Our man Juniper, letting a beggar steal his robes.

One great little case study of early Christian holy fools is that of Brother Juniper, an early follower of Saint Francis of Assisi. He was called by some as “the jester of the lord’, so you know I like him already. He was known for taking some Fransiscan doctrines to the extreme. Whenever someone asked him for literally any of his possessions he would freely give them away. Including his clothes. He apparently once even cut off the little bells of his altar tablecloth for a woman who, I guess just really liked bells. His extreme altruism became enough of an issue that his brothers in Christ had to keep watch of him, and they strictly forbade him from giving away his clothes, after what I can only imagine was a particularly revealing incident inciting such a rule. While such behaviors were embarrassing for his fellow Franciscans, it also resulted in him being recognized as a pure example of the Franciscan order, and was thus very esteemed by those around him.

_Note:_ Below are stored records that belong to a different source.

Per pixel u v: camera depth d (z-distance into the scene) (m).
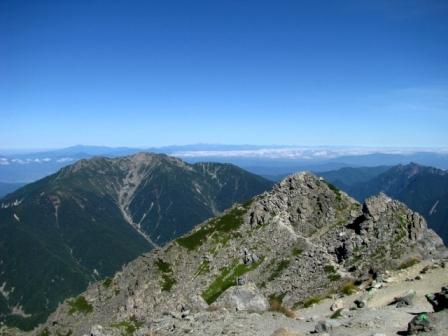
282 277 111.50
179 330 41.78
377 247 95.25
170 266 150.50
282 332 33.88
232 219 163.00
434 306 34.66
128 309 139.75
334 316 43.50
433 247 88.94
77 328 155.50
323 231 140.12
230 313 46.25
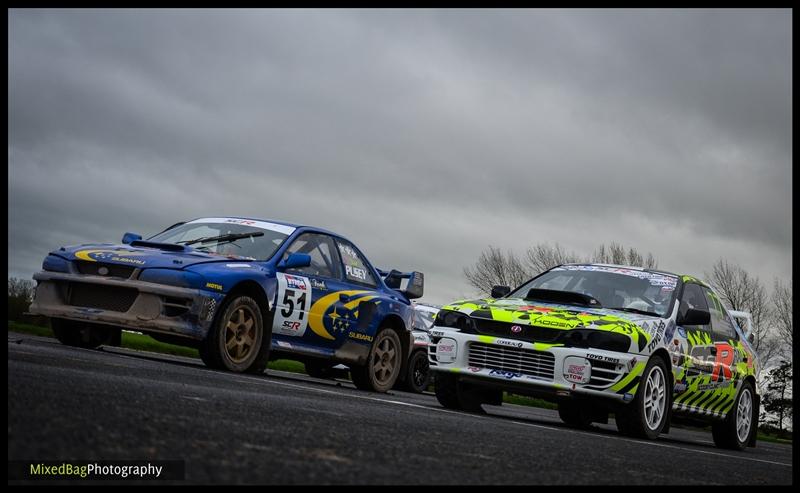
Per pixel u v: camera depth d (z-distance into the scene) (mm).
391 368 9266
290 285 7867
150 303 6984
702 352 7504
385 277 10094
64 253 7410
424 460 2883
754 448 9297
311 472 2328
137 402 3242
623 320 6742
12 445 2104
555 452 3795
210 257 7461
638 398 6555
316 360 8477
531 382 6629
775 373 35594
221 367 7250
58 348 6531
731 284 35156
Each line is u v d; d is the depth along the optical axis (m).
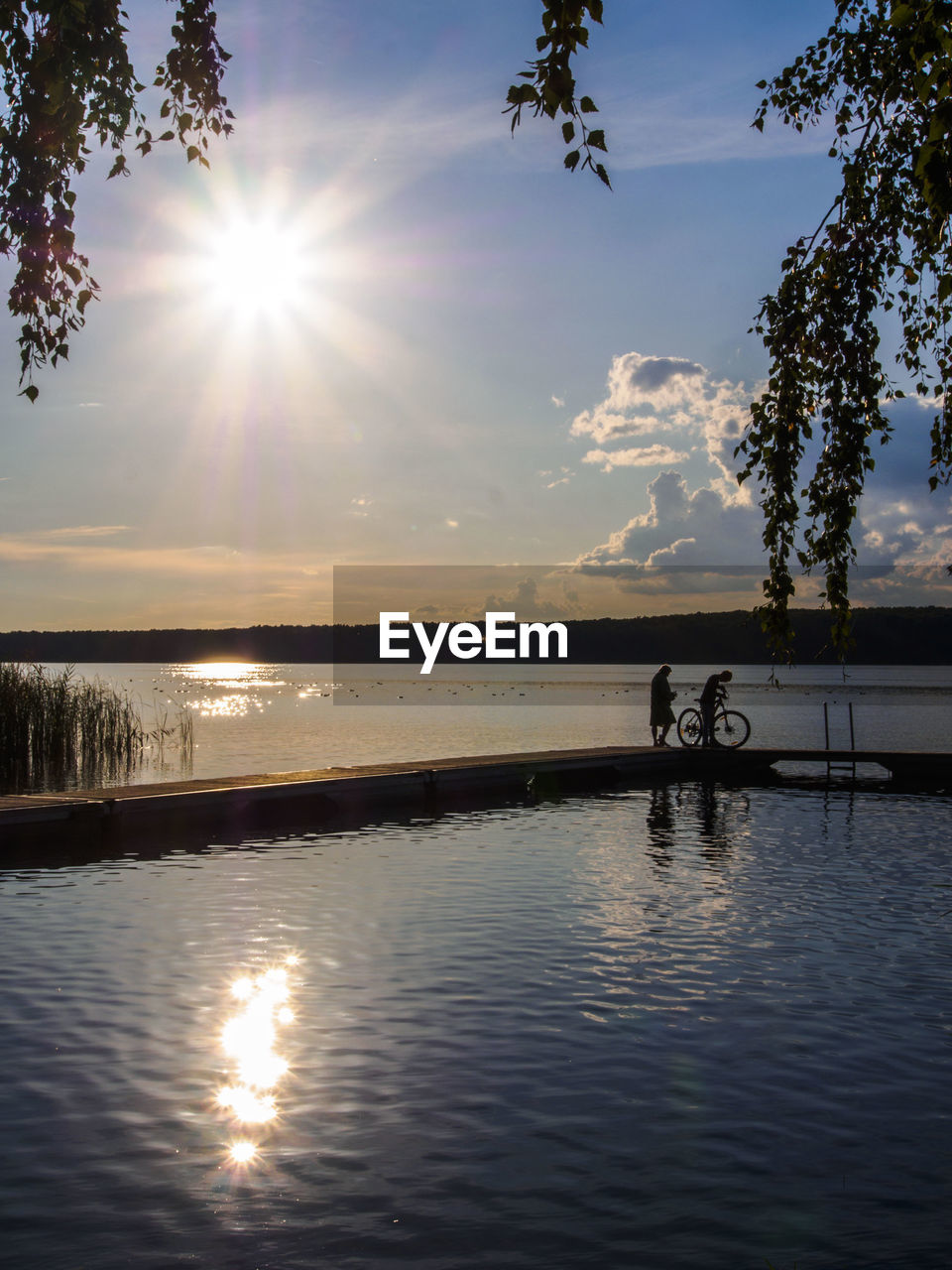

I have to break here for a second- God this shit is so fucking funny. Can you imagine having to hold your bro back from giving his undies to a stranger, and then also begrudgingly admitting he is the most pious and popular among you. God it’s so fucking funny. I love it. History is so wild. I love Humanity so much.


If we’re going to speak on holy fools however, the most distinguished in the Christian vein are undoubtedly the Yurodivy of Russia. Eccentric, commanding, rambling, smelly, mostly-naked, and all-around commanding of presence, Russia was particularly fond of and receptive to their holy fools in a way other countries in Europe at the time simply were not. This Russian holy fool's main defining trait was being, to put it in modern reductive terms- a fucking weirdo. Some traits of the yurodivy include: being half or fully naked, being nomadic, speaking in riddles or tongues, having seizures, being a prophet, wearing chains, giving unsolicited advice, and just generally being disruptive and challenging almost to the point of being immoral, though it is important that this must always be to make a salient point. From “Blessed Fools of Old Russia”, My primary source for this part of the episode: Apparent foolishness cloaked superhuman insight. Sources often provide "keys”— logical explanations — for the most outlandish conduct. Why, for instance, did Novgorod's Nicholas of the Cabbages (Nikolai Koeanov) indignantly hurl cabbages at another Novgorod holy man and drive him away, after the man had made a special trip from another part of the city? Because Nicholas wished to give the citizens of Novgorod a lesson by exemplifying the internal bickering and strife which kept the city in turmoil. Why did Moscow's Basil the Blessed kiss the outside corners of a building in which sinners caroused? Because he wished to console some angels who sat, dejected, at those corners. And why did he cast stones at a house where righteous people prayed? Because he wished to help drive away the demons who no longer had any place in that house. Why, when Tsar Nicholas the 1st came to visit a monastery, did the fool-in-Christ Feofil lie on an anthill beside the road, his eyes closed and his arms folded across his chest as though dead, with ants swarming over his face and body? Because Feofil was prophesying the Tsar's death during the closing months of the Crimean War”.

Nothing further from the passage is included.